THE UK’S BEST TV CRITIC DAMIEN LOVE RAMPAGES HIS WAY THROUGH THE WEEK IN TELEVISION
HIGHLIGHT OF THE WEEK
Sunday Howards End 9pm, BBC One N OT to be confused with Howard’s Way, Howard The Duck, Frankie Howerd Strikes Again or Howard Jones’ “Best Of” Tour 2017, Howards End is the BBC’s tasteful and stultifyingly dull new four-part adaptation of EM Forster’s 1910 novel, last seen on screen in 1992 when Merchant Ivory – the masters of dull good taste – gave us the hot Emma Thompson Vs Anthony Hopkins movie. (Itself not to be confused with 1993’s sizzler The Remains Of The Day, the ThompsonHopkins rematch Merchant Ivory rushed out as follow up, to sate the public hunger for more scenes of these fine actors glancing at each other.) The BBC previously had a crack at Forster’s book in 1970, with Glenda Jackson wearing the frock as protagonist Margaret Schlegel, who, as played by Hayley Atwell in this latest version, we instantly recognise as admirably intellectual, because one of the other characters says she is, in this subtle exchange: “You are so intellectual.” “Really?” “Yes. I admire you for it.” Leaving aside the obvious delights of zingy dialogue like this, that the novel has been adapted for the screen three times now begs
one of two questions. The first is, “What is it about this book that keeps its themes and characters so relevant?”
In answer, you might suggest that Forster’s story, which details the cultured, emancipated Schlegel sisters’ interactions with both a rich, dense and stuffy family, The Wilcoxes, and a poor one, The Basts, offers a penetrating study of the period’s rigid class structures and suffocating social conventions, and of more lasting interior emotional struggles. You might also add that the focus on independent female characters offers opportunity for infinite nuance, and that every remake gives us Schlegels to reflect our own era. But don’t be suckered. All this is precisely what the BBC would like you to be thinking about, so as to distract from the other, more interesting question: “Why does British TV keep remaking the same bloody books over and over again?”

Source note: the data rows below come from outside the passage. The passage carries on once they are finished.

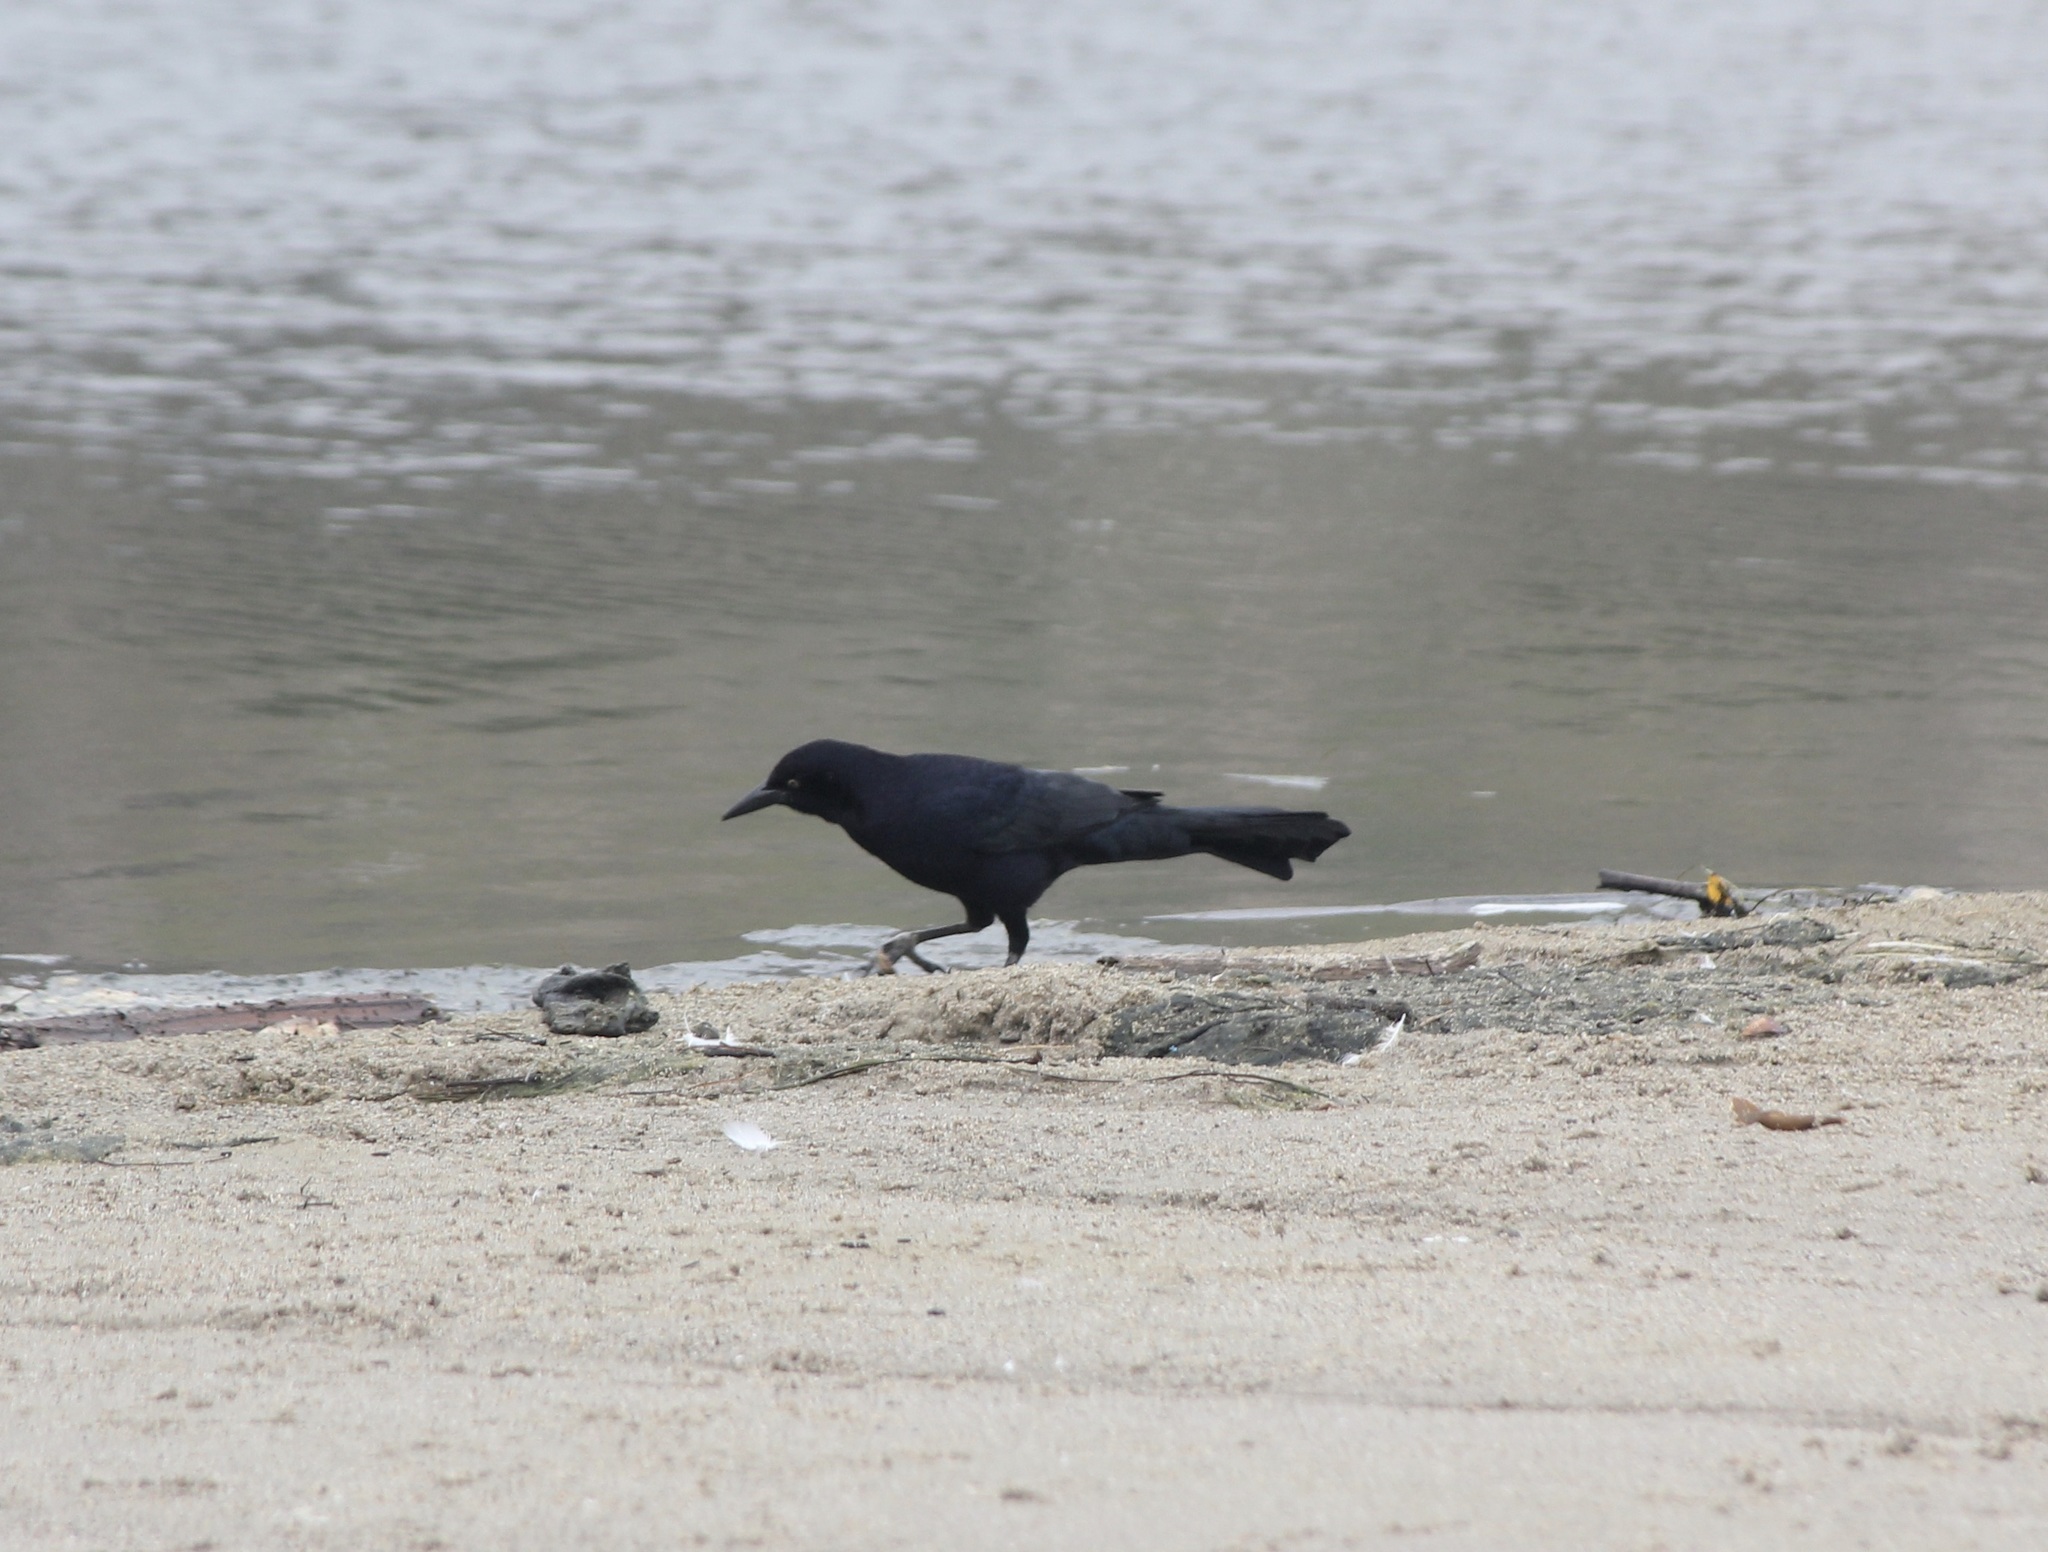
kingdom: Animalia
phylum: Chordata
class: Aves
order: Passeriformes
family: Icteridae
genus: Quiscalus
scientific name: Quiscalus mexicanus
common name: Great-tailed grackle
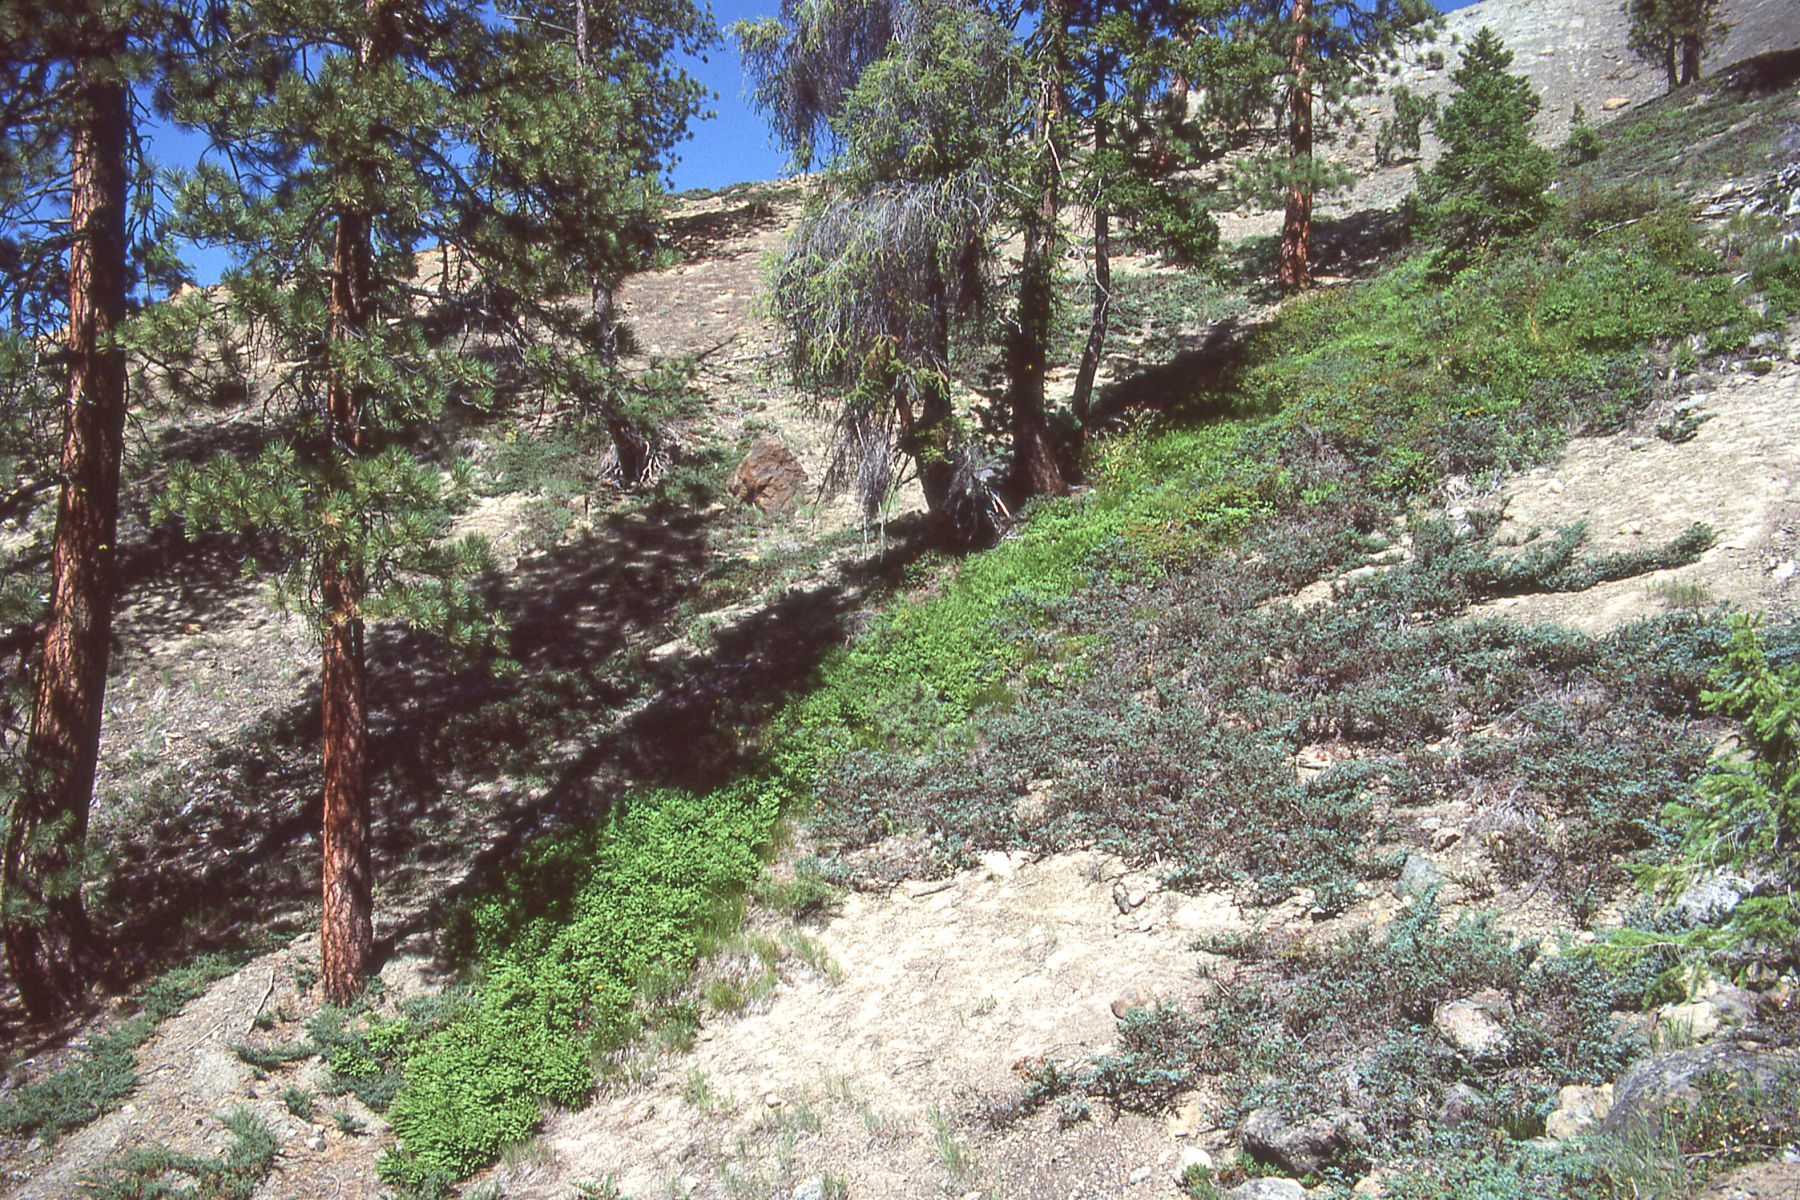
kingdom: Plantae
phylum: Tracheophyta
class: Polypodiopsida
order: Polypodiales
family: Pteridaceae
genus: Adiantum
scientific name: Adiantum aleuticum
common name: Aleutian maidenhair fern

Aside from the obvious reasons – crushing lack of imagination and ambition – the answer here is more mysterious. But in the case of things like Howards End (see also every Jane Austen adaptation ever, and any drama involving royalty) we may venture a guess: it’s because Americans like them because they make them feel classy.
This is a theory that gains credence in this instance, as the Forster adaptation is a coproduction with US channel Starz, and the extra dollars allow for admittedly sumptuous period recreation. The leafy summer lanes, bright London squares and treacherous brick backstreets of 1905 are handsomely brought to life – to the extent I was soon wishing Jeremy Brett would come bounding into shot and persuade the camera to jump into a passing hansom with him and gallop away on a new Holmes adventure. As it is, across the first endless hour of Howards End, only two interesting things happen. The first goes on inside your own brain as, searching for something, anything, to do, it begins to wonder obsessively about why there is no apostrophe in the title. The second explodes on screen without warning, when, just when you least expect it, somebody picks up somebody else’s umbrella by mistake.
Don’t get me wrong, I value a traditional Sunday night costume drama as much as the next Ebenezer. But while there is a fine eruption of blouses here, it is hard to care anything about any of the people wearing them. If this doesn’t shed viewers after Episode One, I’ll eat my bonnet.